Jerinx hadir memakai kaus putih dengan masker yang disangkutkan di dagu. Jerinx awalnya menghadiri sidang tanpa kehadiran tim penasihat hukum.

"Tidak ada Yang mulia, dan saya tidak tahu alasannya kenapa," kata Jerinx saat ditanya Ketua Majelis Kakim Adyana Dewi apakah ada penasihat hukum yang mendampinginya.

Sidang lalu diskors 15 menit untuk menghubungi penasihat hukum Jerinx. Skors sempat ditambah 5 menit. Tim penasihat hukum Jerinx akhirnya hadir.dan sidang dimulai.

"Saya tetap menolak sidang online, dan meminta sidang offline tatap muka. Kepentingan sidang ini bukan hanya untuk korban, tapi juga untuk saya, bukan untuk JPU atau hakim. Selebihnya saya serahkan ke penasihat hukum untuk membela kepentingan hukum saya," kata Jerinx.

Tim penasihat hukum mengungkapkan pihaknya meminta sidang offline karena akan didapatkan persidangan yang legitimed dan tidak mengesampingkan tujuan pencarian keadilan.

Tim penasihat hukum meminta sidang ditunda sampai ada tanggapan dari Mahkamah Agung (MA) atas surat yang sudah dikirim mereka dua kali.

"Kami sudah jelas pada sidang yang lalu untuk sementara sampai hari ini tetap menggunakan persidangan secara online, sambil menunggu petunjuk dari Mahkamah Agung. Kalau ditunggu kapan akan turun pendapat dari MA ini menunda waktu persidangan, sedangkan proses penahanannya berjalan terus. Tidak usah diperpanjang lagi," kata ketua majelis hakim.

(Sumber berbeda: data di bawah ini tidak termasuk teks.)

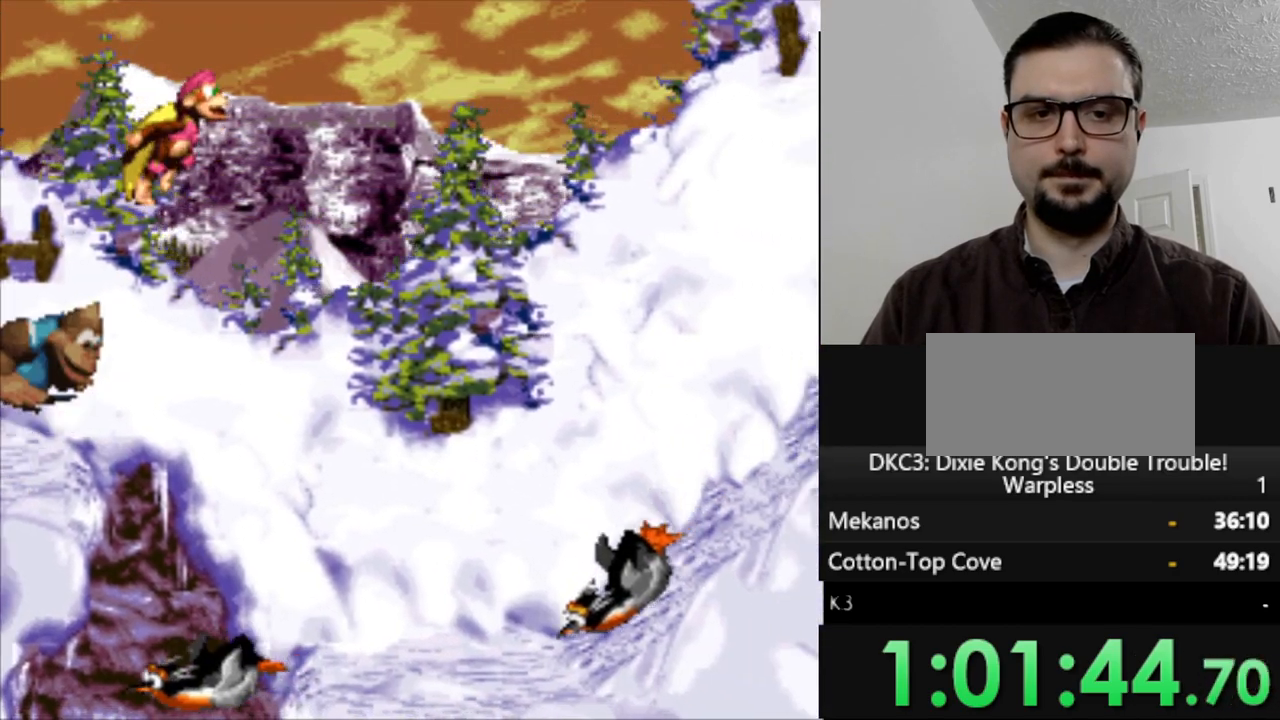
{"buttons": ["Y", "DPAD_RIGHT"], "events": [[67, "Y", "down"]]}
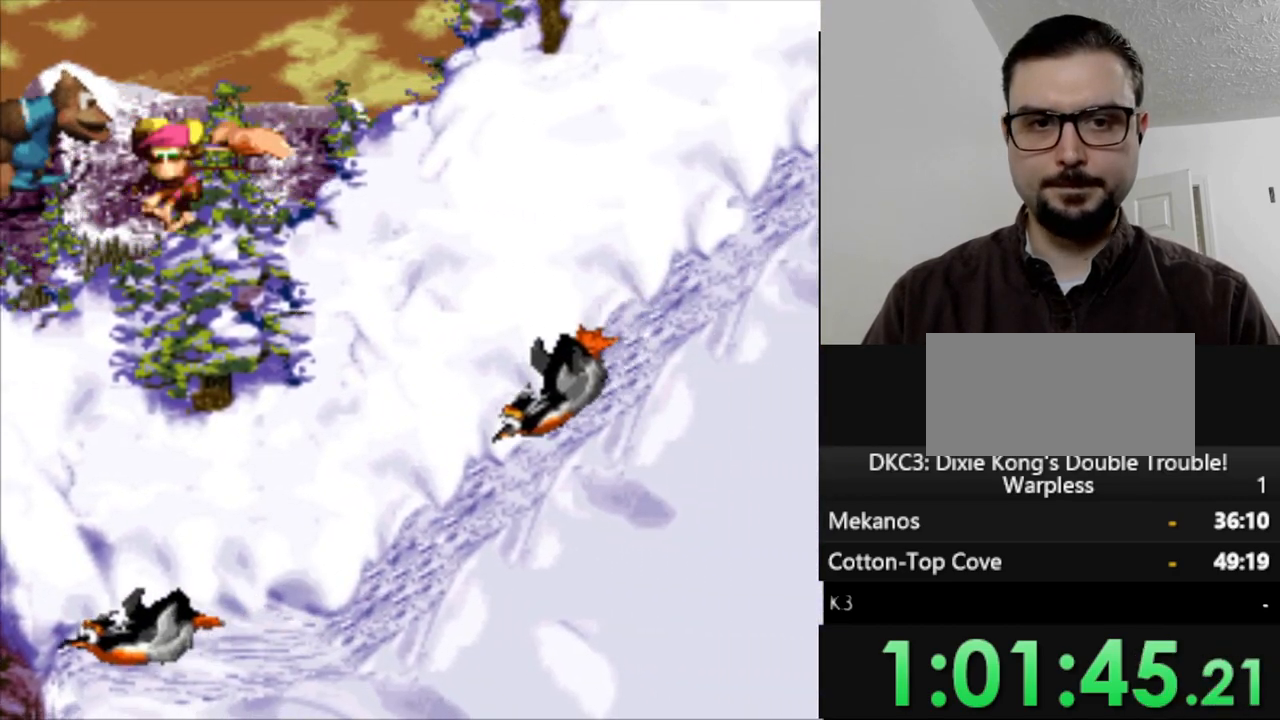
{"buttons": ["Y", "DPAD_RIGHT"], "events": []}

Tim penasihat hukum Jerinx pun setuju sidang hari ini dilakukan online dan meminta surat dakwaan dibacakan lagi.

Sidang kedua Jerinx pun bergulir. Jaksa Penuntut Umum (JPU) membacakan ulang surat dakwaan dalam sidang sidang yang disiarkan secara live lewat channel YouTube PN Denpasar, Kamis (22/9/2020). Dakwaan itu sebenarnya sudah dibacakan pada sidang perdana sebelumnya. Jerinx dan kuasa hukumnya saat itu menyatakan walk out karena tidak setuju sidang online.

"Apakah saudara sudah mengerti tentang surat dakwaan tersebut?" tanya Ketua Majelis Hakim Adyana Dewi.

Jerinx lalu memberikan jawaban. "Sudah terdakwa, saya ada dua pertanyaan. yang pertama kenapa status saya tersebut tidak dibaca secara penuh unggahan saya tersebut yang, maaf, ada kata kacungnya, kenapa tak dibaca full dan diartikan secara penuh. Dan kedua sebenarnya salah saya apa sih? Apa saya punya kapasitas membubarkan IDI?" kata Jerinx.

Majelis hakim menegaskan soal kesalahan terdakwa masih ranah pembuktian ya, belum dinyatakan bersalah. Hakim lalu mempersilakan Jerinx berkonsultasi dengan penasihat apakah akan mengajukan keberatan atau eksepsi.

"Maaf, Yang Mulia, nanti saya akan mengajukan eksepsi dan penasihat hukum saya juga akan mengajukan eksepsi. Terima kasih yang Mulia," ujar Jerinx.